After I recovered, I knew that I wanted to be a part of the foundation and help raise awareness and provide support. I had to give hope to others the way Kit had done for me. While GBS was one of the worst experiences of my life, and while I still struggle with residuals such as nerve pain and fatigue, I still look at it as of the best things to happen to me.
My diagnosis changed my entire view of the world and put me on a new path in life.
My mom had taken many videos of me in the hospital, which I spliced together into a YouTube video that ended up going viral. And it was then that I knew I was diagnosed with GBS for a reason. People were reaching out to me from all over the world, people with family members recently diagnosed, survivors who had GBS 20 years ago and had never talked to another survivor, and even doctors and nurses thanking me for sharing my story. This encouraged me to write my book Life Support: Surviving Guillain-Barre Syndrome – A Mother’s Story of Hope and Recovery, published in January of 2023.
I was brought up believing that everything happens for a reason. And I see that for my case, I’ve been able to bring awareness all over the world through my videos. I’ve been able to visit patients in the hospital the way Kit did for me. I’ve been able to educate doctors and nurses, the ones who held our hands and wiped our tears but who didn’t always understand our pain.
For some autoimmune survivors, they may also believe that everything happens for a reason and that their diagnosis changed their life for the better. But it’s also okay not to believe that.

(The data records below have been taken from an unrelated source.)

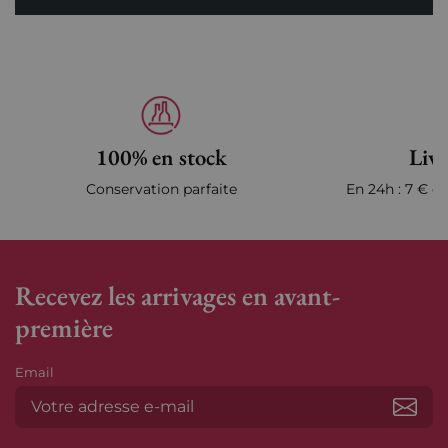
100% en stock
Livr
Conservation parfaite
En 24h : 7 € en
Recevez les arrivages en avant-
première
Email
S’ab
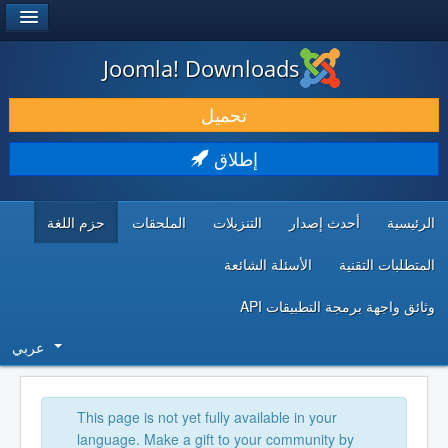
®
JOOMLA!
Joomla! Downloads
حمل & ومدد
تحميل
اكتشف & تعلم
إطلاق
المجتمع & والدعم الفني
الرئيسية
أحدث إصدار
التنزيلات
الملحقات
حزم اللغة
موارد المطورين
المتطلبات التقنية
الأسئلة الشائعة
وثائق واجهة برمجة التطبيقات API
عربي
This page is not yet fully available in your
language. Make a gift to your community by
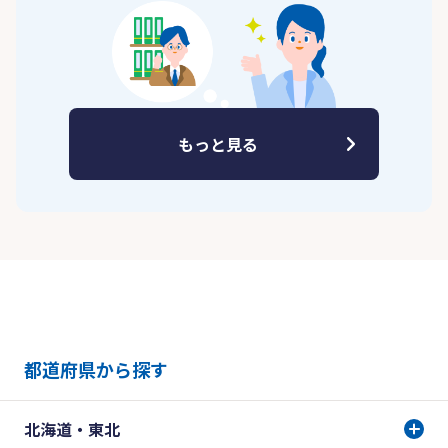
もっと見る
都道府県から探す
北海道・東北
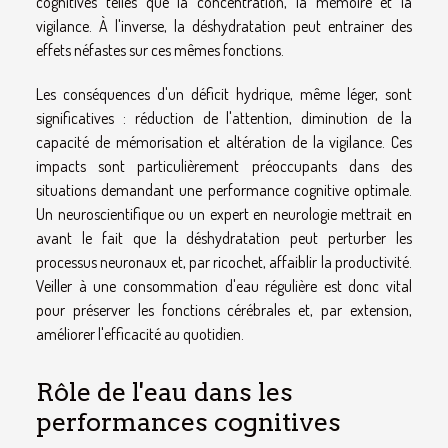
cognitives telles que la concentration, la mémoire et la
vigilance. À l'inverse, la déshydratation peut entrainer des
effets néfastes sur ces mêmes fonctions.
Les conséquences d'un déficit hydrique, même léger, sont
significatives : réduction de l'attention, diminution de la
capacité de mémorisation et altération de la vigilance. Ces
impacts sont particulièrement préoccupants dans des
situations demandant une performance cognitive optimale.
Un neuroscientifique ou un expert en neurologie mettrait en
avant le fait que la déshydratation peut perturber les
processus neuronaux et, par ricochet, affaiblir la productivité.
Veiller à une consommation d'eau régulière est donc vital
pour préserver les fonctions cérébrales et, par extension,
améliorer l'efficacité au quotidien.
Rôle de l'eau dans les
performances cognitives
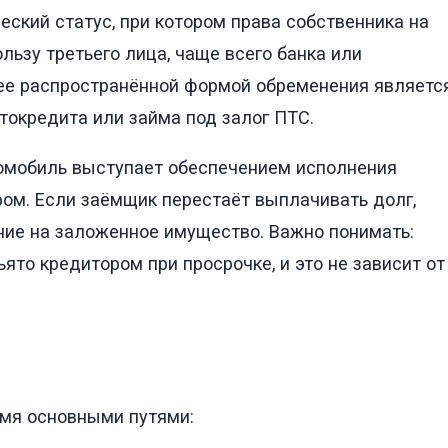
ский статус, при котором права собственника на
льзу третьего лица, чаще всего банка или
ее распространённой формой обременения являетс
токредита или займа под залог ПТС.
втомобиль выступает обеспечением исполнения
ом. Если заёмщик перестаёт выплачивать долг,
ние на заложенное имущество. Важно понимать:
ято кредитором при просрочке, и это не зависит от
умя основными путями:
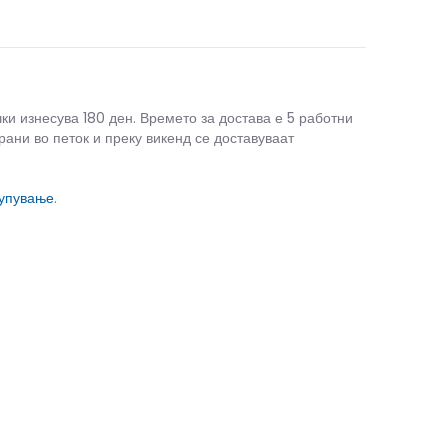
чки изнесува 180 ден. Времето за достава е 5 работни
рани во петок и преку викенд се доставуваат
купување
.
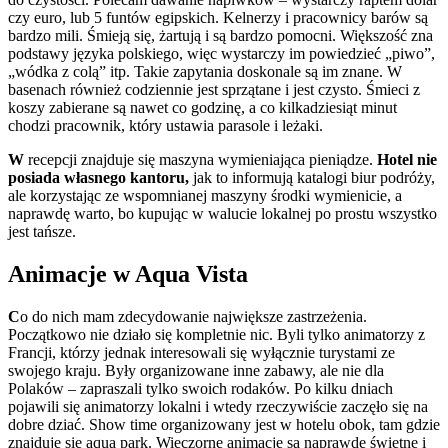
czy euro, lub 5 funtów egipskich. Kelnerzy i pracownicy barów są
bardzo mili. Śmieją się, żartują i są bardzo pomocni. Większość zna
podstawy języka polskiego, więc wystarczy im powiedzieć „piwo”,
„wódka z colą” itp. Takie zapytania doskonale są im znane. W
basenach również codziennie jest sprzątane i jest czysto. Śmieci z
koszy zabierane są nawet co godzinę, a co kilkadziesiąt minut
chodzi pracownik, który ustawia parasole i leżaki.
W
recepcji znajduje się maszyna wymieniająca pieniądze.
Hotel nie
posiada własnego kantoru,
jak to informują katalogi biur podróży,
ale korzystając ze wspomnianej maszyny środki wymienicie, a
naprawdę warto, bo kupując w walucie lokalnej po prostu wszystko
jest tańsze.
A
nimacje w Aqua Vista
C
o do nich mam zdecydowanie największe zastrzeżenia.
Początkowo nie działo się kompletnie nic. Byli tylko animatorzy z
Francji, którzy jednak interesowali się wyłącznie turystami ze
swojego kraju. Były organizowane inne zabawy, ale nie dla
Polaków – zapraszali tylko swoich rodaków. Po kilku dniach
pojawili się animatorzy lokalni i wtedy rzeczywiście zaczęło się na
dobre dziać. Show time organizowany jest w hotelu obok, tam gdzie
znajduje się aqua park. Wieczorne animacje są naprawdę świetne i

It’s okay if you have to search deep to find a reason yourself.
We certainly didn’t have any control over what happened to us before, but we can make the choice to turn our pain into power.
To search for the blessings within in our journeys.
I personally have this intense gratitude for getting to be a mom to my daughter again, who is now 12 years old. We have an incredible bond, one that I’m not sure we would have had we not gone through what we did together. So that’s something special that I got from my pain.
So, whether you are new in your autoimmune journey or have been living with the after-effects for years: promise yourself that you will keep fighting, that you will remember that courage doesn’t always roar, sometimes it will be the soft voice at day’s end saying I will try again. Never give up on yourself, no matter how hard things get. Learn to listen to your body and rest, then get back up again. And promise yourself that you will try to look for the positives from your experience, even if it’s hard, so that you can turn your tragedy into something beautiful.
Because what I have learned, and I hope you have too, is that we are all so much stronger than we realize.
Life isn’t easy, but it’s most certainly worth it.